> _Records from a collection_:
-*-*-
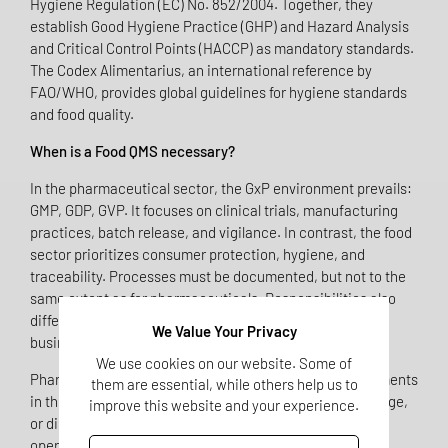
Hygiene Regulation (EC) No. 852/2004. Together, they
establish Good Hygiene Practice (GHP) and Hazard Analysis
and Critical Control Points (HACCP) as mandatory standards.
The Codex Alimentarius, an international reference by
FAO/WHO, provides global guidelines for hygiene standards
and food quality.
When is a Food QMS necessary?
In the pharmaceutical sector, the GxP environment prevails:
GMP, GDP, GVP. It focuses on clinical trials, manufacturing
practices, batch release, and vigilance. In contrast, the food
sector prioritizes consumer protection, hygiene, and
traceability. Processes must be documented, but not to the
same extent as for pharmaceuticals. Responsibilities also
differ: there is no "Qualified Person," but rather the food
We Value Your Privacy
business operator who is liable for compliance.
We use cookies on our website. Some of
Pharmaceutical companies that include dietary supplements
them are essential, while others help us to
in their portfolio – whether through manufacturing, storage,
improve this website and your experience.
or distribution – automatically become food business
operators. This means they are subject to food law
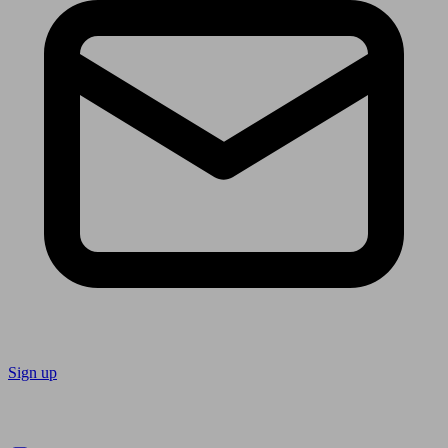
Sign up
Follow us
-*-*-
> _DIRECTIONS_: Which lines above include the word "standards"? Show each one.

> _OUTPUT_:
and Critical Control Points (HACCP) as mandatory standards.
FAO/WHO, provides global guidelines for hygiene standards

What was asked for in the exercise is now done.